Posted on:2011-11-01Degree:Ph.DType:Dissertation
University:Walden UniversityCandidate:Williams, GlendonFull Text:PDF
GTID:1446390002464881Subject:Business Administration
Abstract/Summary:
The purposes of this study were to examine whether (a) the market exhibits asymmetrically distributed information in the form of trading behavior of professional investors simultaneous with merger announcement signals, and (b) price and trading volume relationships are consistent with the presumptions of asymmetrically distributed information. The problem addressed in this study is the lack of quantitative evidence regarding asymmetric information among investors, a situation which leads to increasing trading volumes and simultaneous changes in stock prices. The event study approach research design was used along with the cumulative abnormal average method of aggregating returns to conduct this analysis. The analysis was carried out using the average volume in a normal day as a benchmark.

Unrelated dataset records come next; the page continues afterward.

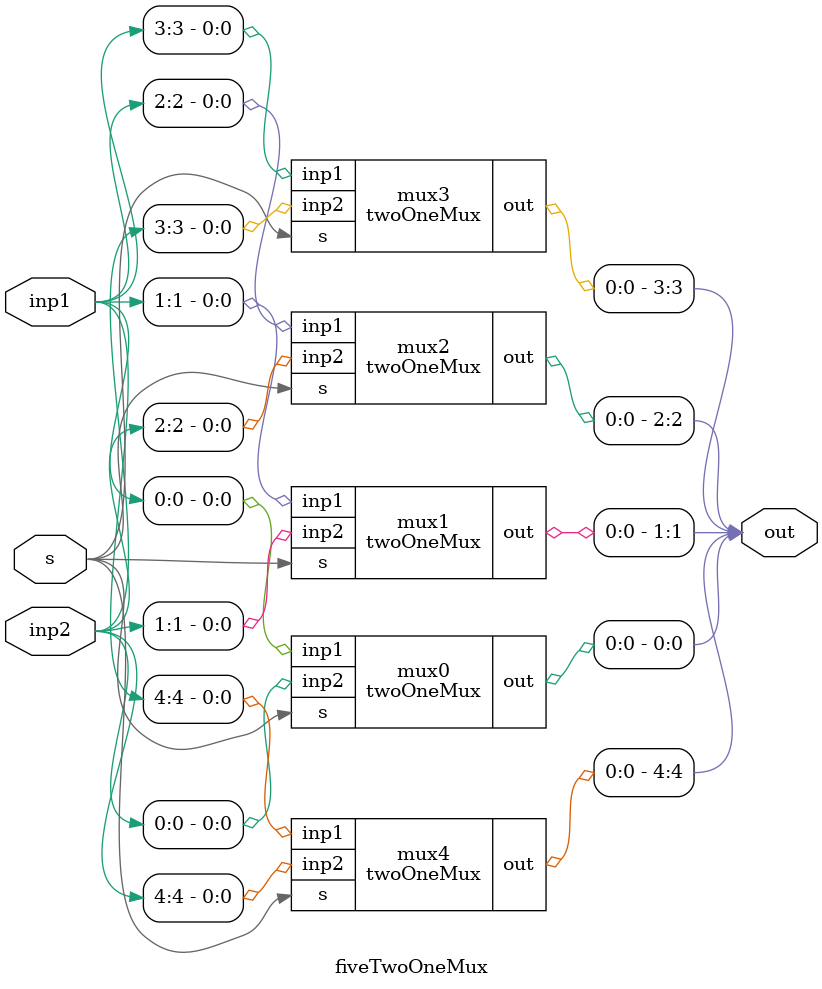
<source format=v>
module airconditioner(i, s0, s1, inp, temp, cap, fan, timer);
    input i; //power
    input s0, s1; // selector for "what to control"
    input [4:0] inp; // input for values 

    output [4:0] temp; // temperature
    output [4:0] cap; // capacity
    output [4:0] fan; // fan speed
    output [4:0] timer; // timer

    wire temperature, capacity, fan_speed, timer_sel, x;
    wire [4:0] temp_temp_out;
    wire ge, eq, le;

    wire [4:0] lower_bound;
    assign lower_bound = 5'b10001;
    
    demuxFourOne demux(i, s0, s1, temperature, capacity, fan_speed, timer_sel);
    
    not n0(x, i);

    fiveBitComparator comp(inp, lower_bound, le, eq, ge);
    fiveTwoOneMux mux1(inp, lower_bound, le, temp_temp_out);

    memoryImplementation temp_mem(i, temperature, temp_temp_out[0], temp_temp_out[1], temp_temp_out[2], temp_temp_out[3], temp_temp_out[4], temp[0], temp[1], temp[2], temp[3], temp[4]);
    memoryImplementation capacity_mem(i, capacity, inp[0], inp[1], x, x, x, cap[0], cap[1], cap[2], cap[3], cap[4]);
    memoryImplementation fan_mem(i, fan_speed, inp[0], inp[1], inp[2], x, x, fan[0], fan[1], fan[2], fan[3], fan[4]);
    memoryImplementation timer_mem(i, timer_sel, inp[0], inp[1], inp[2], x, x, timer[0], timer[1], timer[2], timer[3], timer[4]);
endmodule

module oneBitComparator(inp1, inp2, le, eq, ge);
    input inp1, inp2;
    output le, eq, ge;
    wire not_inp1, not_inp2;

    not not0(not_inp1, inp1);
    not not1(not_inp2, inp2);

    and and0(le, not_inp1, inp2);
    and and1(ge, inp1, not_inp2);
    nor nor0(eq, le, ge);
endmodule

module fiveBitComparator(inp1, inp2, le, eq, ge);
    input [4:0] inp1, inp2;
    output le, eq, ge;
    wire le0, le1, le2, le3, le4, eq0, eq1, eq2, eq3, eq4, ge0, ge1, ge2, ge3, ge4;
    wire [3:0] to_le, to_ge;

    oneBitComparator comp0(inp1[4], inp2[4], le4, eq4, ge4);
    oneBitComparator comp1(inp1[3], inp2[3], le3, eq3, ge3);
    oneBitComparator comp2(inp1[2], inp2[2], le2, eq2, ge2);
    oneBitComparator comp3(inp1[1], inp2[1], le1, eq1, ge1);
    oneBitComparator comp4(inp1[0], inp2[0], le0, eq0, ge0);

    and and0(to_le[0], eq4, le3);
    and and1(to_le[1], eq4, eq3, le2);
    and and2(to_le[2], eq4, eq3, eq2, le1);
    and and3(to_le[3], eq4, eq3, eq2, eq1, le0);

    and and4(to_ge[0], eq4, ge3);
    and and5(to_ge[1], eq4, eq3, ge2);
    and and6(to_ge[2], eq4, eq3, eq2, ge1);
    and and7(to_ge[3], eq4, eq3, eq2, eq1, ge0);

    and and8(eq, eq4, eq3, eq2, eq1, eq0);

    or or0(le, le4, to_le[0], to_le[1], to_le[2], to_le[3]);
    or or1(ge, ge4, to_ge[0], to_ge[1], to_ge[2], to_ge[3]);
endmodule

module twoOneMux(inp1, inp2, s, out);
    input inp1, inp2, s;
    output out;
    wire not_s, and_0, and_1;

    not not0(not_s, s);
    and and0(and_0, inp1, not_s);
    and and1(and_1, inp2, s);

    or or0(out, and_0, and_1);
endmodule

module fiveTwoOneMux(inp1, inp2, s, out);
    input [4:0] inp1, inp2;
    input s;
    output [4:0] out;
    
    twoOneMux mux0(inp1[0], inp2[0], s, out[0]);
    twoOneMux mux1(inp1[1], inp2[1], s, out[1]);
    twoOneMux mux2(inp1[2], inp2[2], s, out[2]);
    twoOneMux mux3(inp1[3], inp2[3], s, out[3]);
    twoOneMux mux4(inp1[4], inp2[4], s, out[4]);
endmodule
</source>
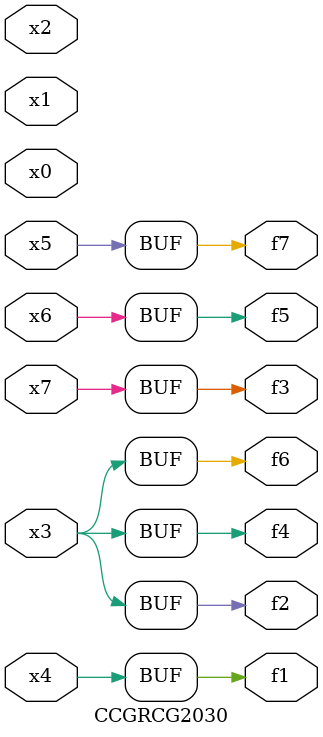
<source format=v>
module CCGRCG2030(
	input x0, x1, x2, x3, x4, x5, x6, x7,
	output f1, f2, f3, f4, f5, f6, f7
);
	assign f1 = x4;
	assign f2 = x3;
	assign f3 = x7;
	assign f4 = x3;
	assign f5 = x6;
	assign f6 = x3;
	assign f7 = x5;
endmodule

</source>
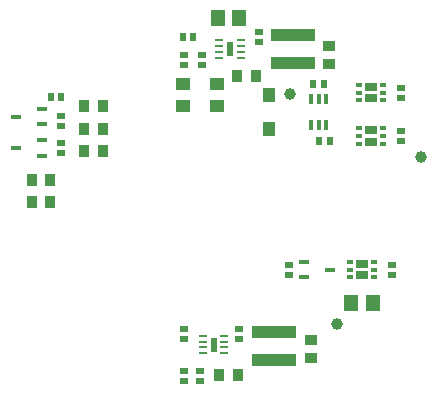
<source format=gbr>
G04 Layer_Color=8421504*
%FSLAX25Y25*%
%MOIN*%
%TF.FileFunction,Paste,Top*%
%TF.Part,Single*%
G01*
G75*
%TA.AperFunction,SMDPad*%
%ADD10R,0.03661X0.03858*%
%TA.AperFunction,SMDPad*%
%ADD11R,0.02559X0.02362*%
%TA.AperFunction,SMDPad*%
%ADD12R,0.03543X0.01575*%
%TA.AperFunction,SMDPad*%
%ADD13R,0.02362X0.02559*%
%TA.AperFunction,SMDPad*%
%ADD14R,0.04921X0.03937*%
%TA.AperFunction,SMDPad*%
%ADD15R,0.03937X0.04921*%
%TA.AperFunction,SMDPad*%
%ADD16R,0.01575X0.03543*%
%TA.AperFunction,SMDPad*%
%ADD17R,0.01950X0.01378*%
%TA.AperFunction,SMDPad*%
%ADD18R,0.04331X0.02756*%
%TA.AperFunction,SMDPad*%
%ADD19R,0.04567X0.05787*%
%TA.AperFunction,SMDPad*%
%ADD20R,0.03150X0.00984*%
%TA.AperFunction,SMDPad*%
%ADD21R,0.02362X0.04724*%
%TA.AperFunction,SMDPad*%
%ADD22R,0.03858X0.03661*%
%TA.AperFunction,SMDPad*%
%ADD23R,0.14567X0.03858*%
%TA.AperFunction,ConnectorPad*%
%ADD24C,0.03937*%
D10*
X48531Y99500D02*
D03*
X42469D02*
D03*
X42469Y107000D02*
D03*
X48531D02*
D03*
X42469Y114500D02*
D03*
X48531D02*
D03*
X99532Y124500D02*
D03*
X93468D02*
D03*
X31032Y90000D02*
D03*
X24969D02*
D03*
X93532Y25000D02*
D03*
X87468D02*
D03*
X31032Y82500D02*
D03*
X24969D02*
D03*
D11*
X34500Y102173D02*
D03*
Y98827D02*
D03*
Y111173D02*
D03*
Y107827D02*
D03*
X148000Y120673D02*
D03*
Y117327D02*
D03*
Y106173D02*
D03*
Y102827D02*
D03*
X81500Y131673D02*
D03*
Y128327D02*
D03*
X75500Y131673D02*
D03*
Y128327D02*
D03*
X100500Y139173D02*
D03*
Y135827D02*
D03*
X110500Y61673D02*
D03*
Y58327D02*
D03*
X75500Y26173D02*
D03*
Y22827D02*
D03*
X81000Y26173D02*
D03*
Y22827D02*
D03*
X75500Y36827D02*
D03*
Y40173D02*
D03*
X94000Y36827D02*
D03*
Y40173D02*
D03*
X145000Y58327D02*
D03*
Y61673D02*
D03*
D12*
X28429Y97941D02*
D03*
Y103059D02*
D03*
X19571Y100500D02*
D03*
X28429Y108441D02*
D03*
Y113559D02*
D03*
X19571Y111000D02*
D03*
X124429Y60000D02*
D03*
X115571Y57441D02*
D03*
Y62559D02*
D03*
D13*
X34673Y117500D02*
D03*
X31327D02*
D03*
X120827Y103000D02*
D03*
X124173D02*
D03*
X122173Y122000D02*
D03*
X118827D02*
D03*
X78673Y137500D02*
D03*
X75327D02*
D03*
D14*
X86807Y114500D02*
D03*
X75193D02*
D03*
Y122000D02*
D03*
X86807D02*
D03*
D15*
X104000Y106693D02*
D03*
Y118307D02*
D03*
D16*
X117941Y116929D02*
D03*
X120500D02*
D03*
X123059D02*
D03*
Y108071D02*
D03*
X120500D02*
D03*
X117941D02*
D03*
D17*
X141939Y116440D02*
D03*
Y119000D02*
D03*
Y121560D02*
D03*
X134061D02*
D03*
Y119000D02*
D03*
Y116440D02*
D03*
Y107060D02*
D03*
Y104500D02*
D03*
Y101940D02*
D03*
X141939D02*
D03*
Y104500D02*
D03*
Y107060D02*
D03*
X138939Y57440D02*
D03*
Y60000D02*
D03*
Y62560D02*
D03*
X131061D02*
D03*
Y60000D02*
D03*
Y57440D02*
D03*
D18*
X138000Y120961D02*
D03*
X138001Y117041D02*
D03*
X138000Y102539D02*
D03*
X137999Y106459D02*
D03*
X135000Y61961D02*
D03*
X135001Y58041D02*
D03*
D19*
X94004Y144000D02*
D03*
X86996D02*
D03*
X131496Y49000D02*
D03*
X138504D02*
D03*
D20*
X94661Y130547D02*
D03*
Y132516D02*
D03*
Y134484D02*
D03*
Y136453D02*
D03*
X87339Y130547D02*
D03*
Y132516D02*
D03*
Y134484D02*
D03*
Y136453D02*
D03*
X89161Y32047D02*
D03*
Y34016D02*
D03*
Y35984D02*
D03*
Y37953D02*
D03*
X81839Y32047D02*
D03*
Y34016D02*
D03*
Y35984D02*
D03*
Y37953D02*
D03*
D21*
X91000Y133500D02*
D03*
X85500Y35000D02*
D03*
D22*
X124000Y128469D02*
D03*
Y134531D02*
D03*
X118000Y30468D02*
D03*
Y36531D02*
D03*
D23*
X112000Y128835D02*
D03*
Y138165D02*
D03*
X105500Y29835D02*
D03*
Y39165D02*
D03*
D24*
X111000Y118500D02*
D03*
X154500Y97500D02*
D03*
X126500Y42000D02*
D03*
%TF.MD5,7BFA9735A97148D5EE6850C2B17D14AD*%
M02*

</source>
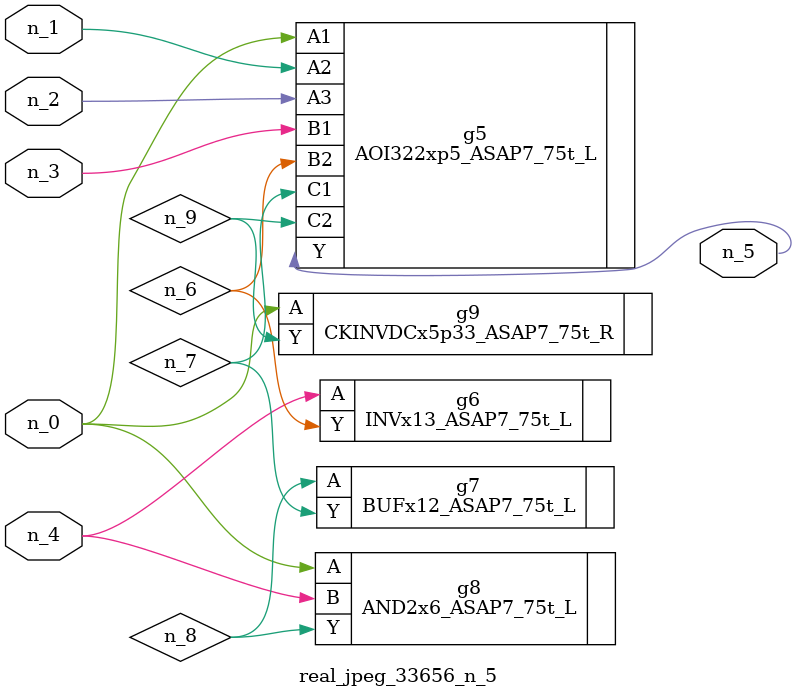
<source format=v>
module real_jpeg_33656_n_5 (n_4, n_0, n_1, n_2, n_3, n_5);

input n_4;
input n_0;
input n_1;
input n_2;
input n_3;

output n_5;

wire n_8;
wire n_6;
wire n_7;
wire n_9;

AOI322xp5_ASAP7_75t_L g5 ( 
.A1(n_0),
.A2(n_1),
.A3(n_2),
.B1(n_3),
.B2(n_6),
.C1(n_7),
.C2(n_9),
.Y(n_5)
);

AND2x6_ASAP7_75t_L g8 ( 
.A(n_0),
.B(n_4),
.Y(n_8)
);

CKINVDCx5p33_ASAP7_75t_R g9 ( 
.A(n_0),
.Y(n_9)
);

INVx13_ASAP7_75t_L g6 ( 
.A(n_4),
.Y(n_6)
);

BUFx12_ASAP7_75t_L g7 ( 
.A(n_8),
.Y(n_7)
);


endmodule
</source>
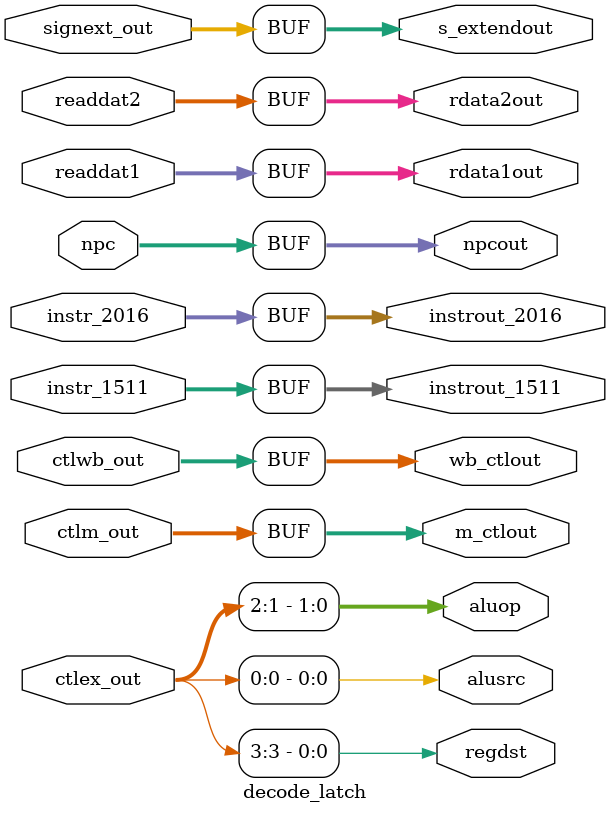
<source format=v>


`timescale 1ns / 1ps

module decode_latch (
	input	wire [1:0]	    ctlwb_out,
	input	wire [2:0]	    ctlm_out,
	input	wire [3:0]	    ctlex_out,
	input	wire [31:0]	    npc, readdat1, readdat2, signext_out,
	input	wire [4:0]	    instr_2016, instr_1511,
	output	reg	 [1:0]		wb_ctlout,
	output	reg	 [2:0]		m_ctlout,
	output	reg				regdst, alusrc,
	output	reg	[1:0]		aluop,
	output	reg [31:0]	    npcout, rdata1out, rdata2out, s_extendout,
	output	reg	[4:0]		instrout_2016, instrout_1511
 );

initial
begin
      //Assign 0's to everything
  		wb_ctlout <= 0;
	  	m_ctlout <= 0;
	  	regdst <= 0;
	  	aluop <= 0;
	  	alusrc <= 0;
	  	npcout <= 0;
	  	rdata1out <= 0;
	  	rdata2out <= 0;
	  	s_extendout <= 0;
		instrout_2016 <= 0;
		instrout_1511 <= 0;
end

always @ *
begin
     //Wire the inputs, to the outputs corresponding outputs
 		 #1
	 	 wb_ctlout <= ctlwb_out;
		 m_ctlout <= ctlm_out;
		 regdst <= ctlex_out[3];
		 aluop <= ctlex_out[2:1];
		 alusrc <= ctlex_out[0];
		 npcout <= npc;
		 rdata1out <= readdat1;
		 rdata2out <= readdat2;
		 s_extendout <= signext_out;
		 instrout_2016 <= instr_2016;
		 instrout_1511 <= instr_1511;
end
endmodule	// decode_latch

</source>
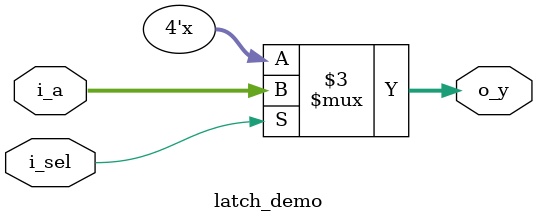
<source format=v>

module latch_demo (
    input  wire       i_sel,
    input  wire [3:0] i_a,
    output reg  [3:0] o_y
);

    // BUG: No else clause → when i_sel=0, o_y retains its value → LATCH
    always @(*) begin
        if (i_sel)
            o_y = i_a;
        // Missing: else o_y = 4'b0;
    end

endmodule

</source>
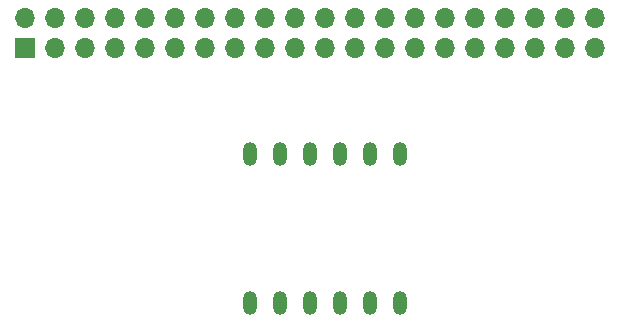
<source format=gbr>
G04 #@! TF.GenerationSoftware,KiCad,Pcbnew,8.0.0*
G04 #@! TF.CreationDate,2024-03-06T16:50:21+00:00*
G04 #@! TF.ProjectId,cyclops,6379636c-6f70-4732-9e6b-696361645f70,rev?*
G04 #@! TF.SameCoordinates,Original*
G04 #@! TF.FileFunction,Copper,L2,Bot*
G04 #@! TF.FilePolarity,Positive*
%FSLAX46Y46*%
G04 Gerber Fmt 4.6, Leading zero omitted, Abs format (unit mm)*
G04 Created by KiCad (PCBNEW 8.0.0) date 2024-03-06 16:50:21*
%MOMM*%
%LPD*%
G01*
G04 APERTURE LIST*
G04 #@! TA.AperFunction,ComponentPad*
%ADD10O,1.200000X2.000000*%
G04 #@! TD*
G04 #@! TA.AperFunction,ComponentPad*
%ADD11R,1.700000X1.700000*%
G04 #@! TD*
G04 #@! TA.AperFunction,ComponentPad*
%ADD12O,1.700000X1.700000*%
G04 #@! TD*
G04 APERTURE END LIST*
D10*
X149987000Y-95708000D03*
X147447000Y-95708000D03*
X144907000Y-95708000D03*
X142367000Y-95708000D03*
X139827000Y-95708000D03*
X137287000Y-95708000D03*
X137287000Y-83108000D03*
X139827000Y-83108000D03*
X142367000Y-83108000D03*
X144907000Y-83108000D03*
X147447000Y-83108000D03*
X149987000Y-83108000D03*
D11*
X118237000Y-74145001D03*
D12*
X118237000Y-71605001D03*
X120777000Y-74145001D03*
X120777000Y-71605001D03*
X123317000Y-74145001D03*
X123317000Y-71605001D03*
X125857000Y-74145001D03*
X125857000Y-71605001D03*
X128397000Y-74145001D03*
X128397000Y-71605001D03*
X130937000Y-74145001D03*
X130937000Y-71605001D03*
X133477000Y-74145001D03*
X133477000Y-71605001D03*
X136017000Y-74145001D03*
X136017000Y-71605001D03*
X138557000Y-74145001D03*
X138557000Y-71605001D03*
X141097000Y-74145001D03*
X141097000Y-71605001D03*
X143637000Y-74145001D03*
X143637000Y-71605001D03*
X146177000Y-74145001D03*
X146177000Y-71605001D03*
X148717000Y-74145001D03*
X148717000Y-71605001D03*
X151257000Y-74145001D03*
X151257000Y-71605001D03*
X153797000Y-74145001D03*
X153797000Y-71605001D03*
X156337000Y-74145001D03*
X156337000Y-71605001D03*
X158877000Y-74145001D03*
X158877000Y-71605001D03*
X161417000Y-74145001D03*
X161417000Y-71605001D03*
X163957000Y-74145001D03*
X163957000Y-71605001D03*
X166497000Y-74145001D03*
X166497000Y-71605001D03*
X166497000Y-71605001D03*
X166497000Y-74145001D03*
X163957000Y-71605001D03*
X163957000Y-74145001D03*
X161417000Y-71605001D03*
X161417000Y-74145001D03*
X158877000Y-71605001D03*
X158877000Y-74145001D03*
X156337000Y-71605001D03*
X156337000Y-74145001D03*
X153797000Y-71605001D03*
X153797000Y-74145001D03*
X151257000Y-71605001D03*
X151257000Y-74145001D03*
X148717000Y-71605001D03*
X148717000Y-74145001D03*
X146177000Y-71605001D03*
X146177000Y-74145001D03*
X143637000Y-71605001D03*
X143637000Y-74145001D03*
X141097000Y-71605001D03*
X141097000Y-74145001D03*
X138557000Y-71605001D03*
X138557000Y-74145001D03*
X136017000Y-71605001D03*
X136017000Y-74145001D03*
X133477000Y-71605001D03*
X133477000Y-74145001D03*
X130937000Y-71605001D03*
X130937000Y-74145001D03*
X128397000Y-71605001D03*
X128397000Y-74145001D03*
X125857000Y-71605001D03*
X125857000Y-74145001D03*
X123317000Y-71605001D03*
X123317000Y-74145001D03*
X120777000Y-71605001D03*
X120777000Y-74145001D03*
X118237000Y-71605001D03*
D11*
X118237000Y-74145001D03*
M02*

</source>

Averaged volume was calculated from (t minus 252 to t minus 31 trading days) prior to the announcement date. The researcher calculated an average abnormal volume for each trading day using a sample standard deviation for each trading day (i.e. t-30, t-29, 0, t+29, t+30). Findings indicated that merger announcement brought about temporary increases in abnormal trading volume 1 day before (-1 and 0), the announcement date, and 2 days after the merger announcements (+1 and +2). From a social change perspective, the insight provided by this research can help finance practitioners improve corporate responsibility, broaden insight on transparency and disclosure of companies' books, enforcement of Security and Exchange rules and regulations, and create shareholder activism through minority shareholder watchdog groups, oversight committees and strengthening shareholders right. The implications for social changes is that violators of insider trading rules should face prosecution from the Security and Exchange Commissions, because insider trading undermines investors confidence in the fairness and integrity of securities markets.